South of the river, you can stroll along the cobbled streets of Shad Thames between what used to be the old tea, coffee and spice warehouses of yesteryear, which have now been tastefully converted into top quality restaurants such as the four Terence Conran restaurants, art galleries, designer shops and other places of interest such as the Design Museum.

North of the river,St Katharine Docks is the focal point, offering old swing bridges, beautiful sailing ships and a tranquil oasis for you to enjoy while drinking in the historic Dickens Inn.

A fine walk eastwards from St Katharine Docks will take you into Wapping, past many wonderful old riverside pubs with tales of smugglers and pirates, to Canary Wharf in the heart of the Docklands. Canary Wharf offers visitors the chance to experience how London’s industrial heritage has evolved into a modern city.

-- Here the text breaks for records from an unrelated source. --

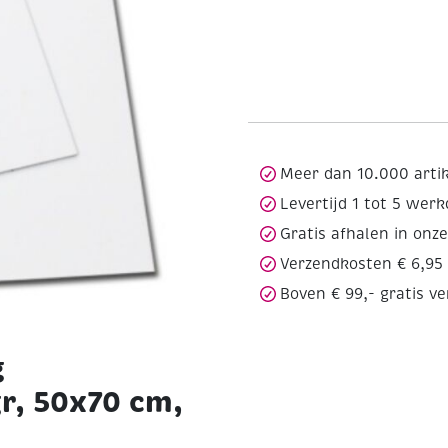
Meer dan 10.000 arti
Levertijd 1 tot 5 wer
Gratis afhalen in onz
Verzendkosten € 6,95
Boven € 99,- gratis v
g
gr, 50x70 cm,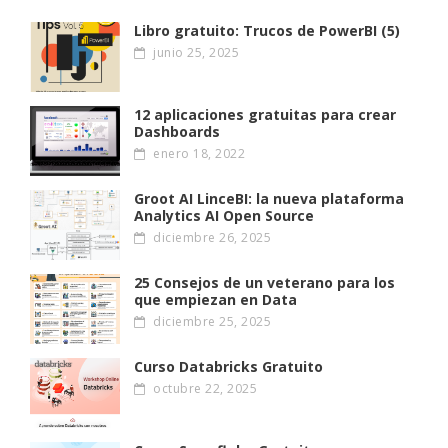
Libro gratuito: Trucos de PowerBI (5)
junio 25, 2025
12 aplicaciones gratuitas para crear
Dashboards
enero 18, 2022
Groot AI LinceBI: la nueva plataforma
Analytics AI Open Source
diciembre 26, 2025
25 Consejos de un veterano para los
que empiezan en Data
diciembre 25, 2025
Curso Databricks Gratuito
octubre 22, 2025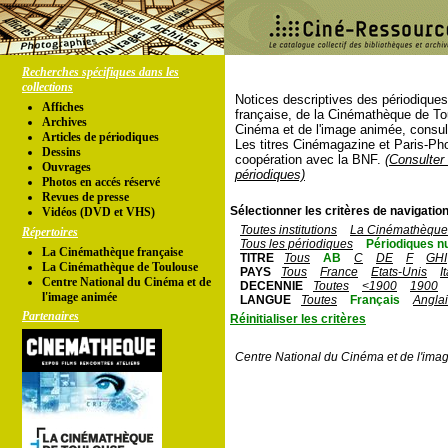
Recherches spécifiques dans les
collections
Notices descriptives des périodique
Affiches
française, de la Cinémathèque de To
Archives
Cinéma et de l'image animée, consul
Articles de périodiques
Les titres Cinémagazine et Paris-Ph
Dessins
coopération avec la BNF.
(Consulter 
Ouvrages
périodiques)
Photos en accés réservé
Revues de presse
Sélectionner les critères de navigation
Vidéos (DVD et VHS)
Toutes institutions
La Cinémathèque 
Répertoires
Tous les périodiques
Périodiques n
La Cinémathèque française
TITRE
Tous
AB
C
DE
F
GHI
La Cinémathèque de Toulouse
PAYS
Tous
France
Etats-Unis
I
Centre National du Cinéma et de
DECENNIE
Toutes
<1900
1900
l'image animée
LANGUE
Toutes
Français
Angla
Partenaires
Réinitialiser les critères
Centre National du Cinéma et de l'ima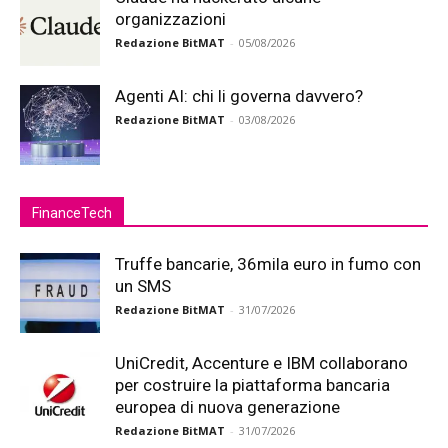
organizzazioni
Redazione BitMAT
-
05/08/2026
Agenti AI: chi li governa davvero?
Redazione BitMAT
-
03/08/2026
FinanceTech
Truffe bancarie, 36mila euro in fumo con
un SMS
Redazione BitMAT
-
31/07/2026
UniCredit, Accenture e IBM collaborano
per costruire la piattaforma bancaria
europea di nuova generazione
Redazione BitMAT
-
31/07/2026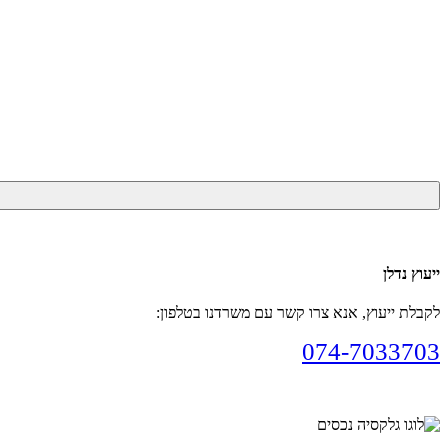
ייעוץ נדלן
לקבלת ייעוץ, אנא צרו קשר עם משרדנו בטלפון:
074-7033703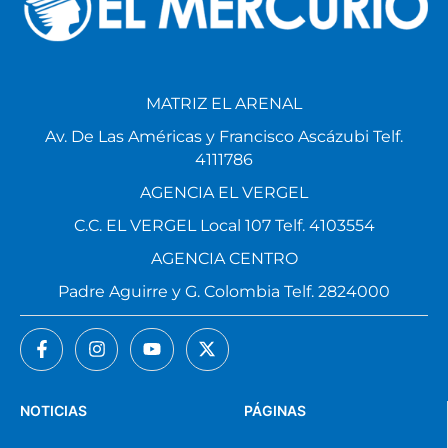
MATRIZ EL ARENAL
Av. De Las Américas y Francisco Ascázubi Telf.
4111786
AGENCIA EL VERGEL
C.C. EL VERGEL Local 107 Telf. 4103554
AGENCIA CENTRO
Padre Aguirre y G. Colombia Telf. 2824000
NOTICIAS
PÁGINAS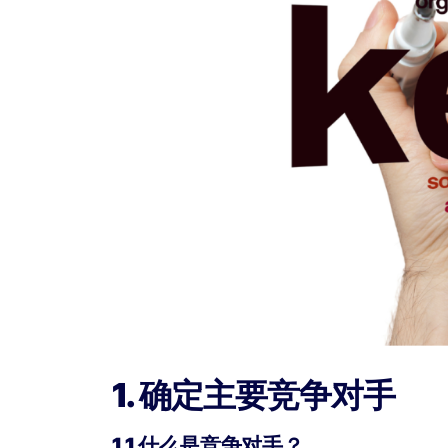
1. 确定主要竞争对手
1.1 什么是竞争对手？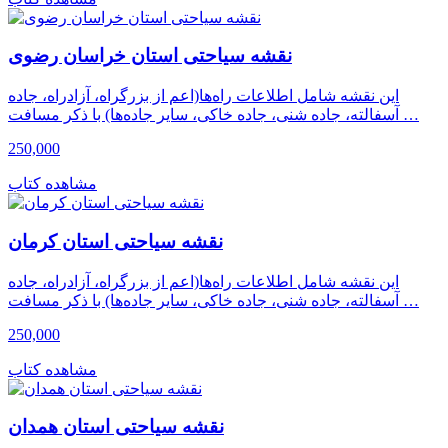
نقشه سیاحتی استان خراسان رضوى
این نقشه شامل اطلاعات راه‌ها(اعم از بزرگراه، آزادراه، جاده
آسفالته، جاده شنی، جاده خاکی، سایر جاده‌ها) با ذکر مسافت …
250,000
مشاهده کتاب
نقشه سیاحتی استان کرمان
این نقشه شامل اطلاعات راه‌ها(اعم از بزرگراه، آزادراه، جاده
آسفالته، جاده شنی، جاده خاکی، سایر جاده‌ها) با ذکر مسافت …
250,000
مشاهده کتاب
نقشه سیاحتی استان همدان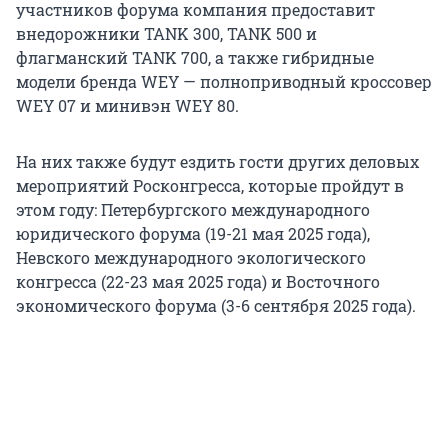
участников форума компания предоставит
внедорожники TANK 300, TANK 500 и
флагманский TANK 700, а также гибридные
модели бренда WEY — полноприводный кроссовер
WEY 07 и минивэн WEY 80.
На них также будут ездить гости других деловых
мероприятий Росконгресса, которые пройдут в
этом году: Петербургского международного
юридического форума (19-21 мая 2025 года),
Невского международного экологического
конгресса (22-23 мая 2025 года) и Восточного
экономического форума (3-6 сентября 2025 года).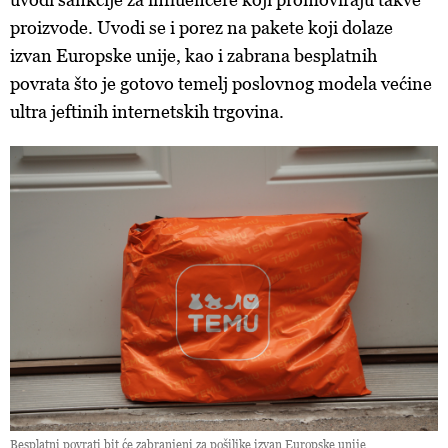
proizvode. Uvodi se i porez na pakete koji dolaze
izvan Europske unije, kao i zabrana besplatnih
povrata što je gotovo temelj poslovnog modela većine
ultra jeftinih internetskih trgovina.
Besplatni povrati bit će zabranjeni za pošiljke izvan Europske unije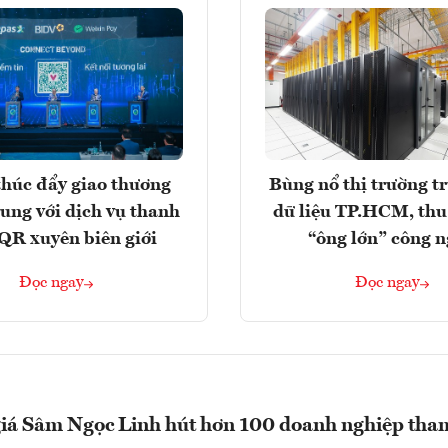
húc đẩy giao thương
Bùng nổ thị trường t
rung với dịch vụ thanh
dữ liệu TP.HCM, thu
QR xuyên biên giới
“ông lớn” công 
Đọc ngay
Đọc ngay
giá Sâm Ngọc Linh hút hơn 100 doanh nghiệp tha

Visitors can enjoy shopping, waterside dining and the renowned Museum in Docklands.

Further east, the Royal Docks are the largest man-made docks in London and today offer a range of unique sporting opportunities from jet skiing to dragonboat racing and ExCeL London,the international exhibition and conference centre,home to some of the most prestigious shows in the world, from internationally acclaimed trade events to great days out for all.

London City Airport, London’s only airport to have a London postcode, is also located here.